• Data for processing

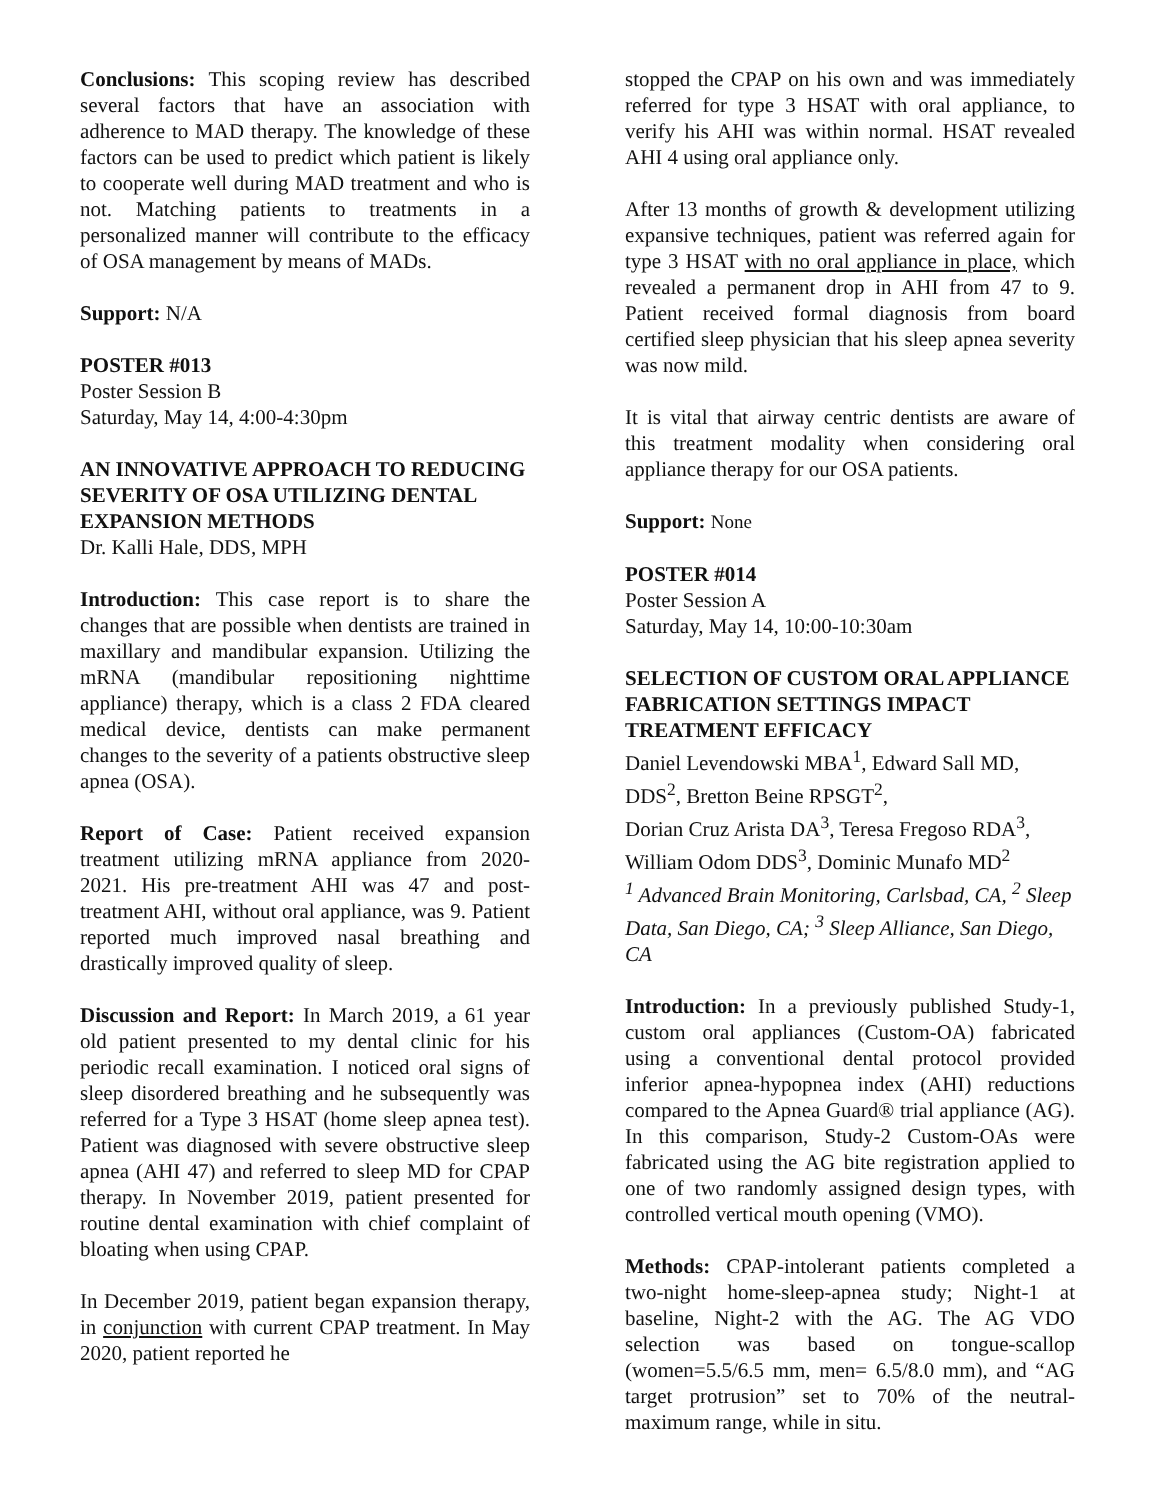Conclusions: This scoping review has described several factors that have an association with adherence to MAD therapy. The knowledge of these factors can be used to predict which patient is likely to cooperate well during MAD treatment and who is not. Matching patients to treatments in a personalized manner will contribute to the efficacy of OSA management by means of MADs.
Support: N/A
POSTER #013
Poster Session B
Saturday, May 14, 4:00-4:30pm
AN INNOVATIVE APPROACH TO REDUCING SEVERITY OF OSA UTILIZING DENTAL EXPANSION METHODS
Dr. Kalli Hale, DDS, MPH
Introduction: This case report is to share the changes that are possible when dentists are trained in maxillary and mandibular expansion. Utilizing the mRNA (mandibular repositioning nighttime appliance) therapy, which is a class 2 FDA cleared medical device, dentists can make permanent changes to the severity of a patients obstructive sleep apnea (OSA).
Report of Case: Patient received expansion treatment utilizing mRNA appliance from 2020-2021. His pre-treatment AHI was 47 and post-treatment AHI, without oral appliance, was 9. Patient reported much improved nasal breathing and drastically improved quality of sleep.
Discussion and Report: In March 2019, a 61 year old patient presented to my dental clinic for his periodic recall examination. I noticed oral signs of sleep disordered breathing and he subsequently was referred for a Type 3 HSAT (home sleep apnea test). Patient was diagnosed with severe obstructive sleep apnea (AHI 47) and referred to sleep MD for CPAP therapy. In November 2019, patient presented for routine dental examination with chief complaint of bloating when using CPAP.
In December 2019, patient began expansion therapy, in conjunction with current CPAP treatment. In May 2020, patient reported he
stopped the CPAP on his own and was immediately referred for type 3 HSAT with oral appliance, to verify his AHI was within normal. HSAT revealed AHI 4 using oral appliance only.
After 13 months of growth & development utilizing expansive techniques, patient was referred again for type 3 HSAT with no oral appliance in place, which revealed a permanent drop in AHI from 47 to 9. Patient received formal diagnosis from board certified sleep physician that his sleep apnea severity was now mild.
It is vital that airway centric dentists are aware of this treatment modality when considering oral appliance therapy for our OSA patients.
Support: None
POSTER #014
Poster Session A
Saturday, May 14, 10:00-10:30am
SELECTION OF CUSTOM ORAL APPLIANCE FABRICATION SETTINGS IMPACT TREATMENT EFFICACY
Daniel Levendowski MBA<sup>1</sup>, Edward Sall MD, DDS<sup>2</sup>, Bretton Beine RPSGT<sup>2</sup>,
Dorian Cruz Arista DA<sup>3</sup>, Teresa Fregoso RDA<sup>3</sup>, William Odom DDS<sup>3</sup>, Dominic Munafo MD<sup>2</sup>
<sup>1</sup> Advanced Brain Monitoring, Carlsbad, CA, <sup>2</sup> Sleep Data, San Diego, CA; <sup>3</sup> Sleep Alliance, San Diego, CA
Introduction: In a previously published Study-1, custom oral appliances (Custom-OA) fabricated using a conventional dental protocol provided inferior apnea-hypopnea index (AHI) reductions compared to the Apnea Guard® trial appliance (AG). In this comparison, Study-2 Custom-OAs were fabricated using the AG bite registration applied to one of two randomly assigned design types, with controlled vertical mouth opening (VMO).
Methods: CPAP-intolerant patients completed a two-night home-sleep-apnea study; Night-1 at baseline, Night-2 with the AG. The AG VDO selection was based on tongue-scallop (women=5.5/6.5 mm, men= 6.5/8.0 mm), and “AG target protrusion” set to 70% of the neutral-maximum range, while in situ.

• Aim of the task
Please retype, exactly as written, every line from the line containing "POSTER #014" through the last line of the records above, including both of those lines, and nothing else.

• Expected answer
POSTER #014
Poster Session A
Saturday, May 14, 10:00-10:30am
SELECTION OF CUSTOM ORAL APPLIANCE FABRICATION SETTINGS IMPACT TREATMENT EFFICACY
Daniel Levendowski MBA<sup>1</sup>, Edward Sall MD, DDS<sup>2</sup>, Bretton Beine RPSGT<sup>2</sup>,
Dorian Cruz Arista DA<sup>3</sup>, Teresa Fregoso RDA<sup>3</sup>, William Odom DDS<sup>3</sup>, Dominic Munafo MD<sup>2</sup>
<sup>1</sup> Advanced Brain Monitoring, Carlsbad, CA, <sup>2</sup> Sleep Data, San Diego, CA; <sup>3</sup> Sleep Alliance, San Diego, CA
Introduction: In a previously published Study-1, custom oral appliances (Custom-OA) fabricated using a conventional dental protocol provided inferior apnea-hypopnea index (AHI) reductions compared to the Apnea Guard® trial appliance (AG). In this comparison, Study-2 Custom-OAs were fabricated using the AG bite registration applied to one of two randomly assigned design types, with controlled vertical mouth opening (VMO).
Methods: CPAP-intolerant patients completed a two-night home-sleep-apnea study; Night-1 at baseline, Night-2 with the AG. The AG VDO selection was based on tongue-scallop (women=5.5/6.5 mm, men= 6.5/8.0 mm), and “AG target protrusion” set to 70% of the neutral-maximum range, while in situ.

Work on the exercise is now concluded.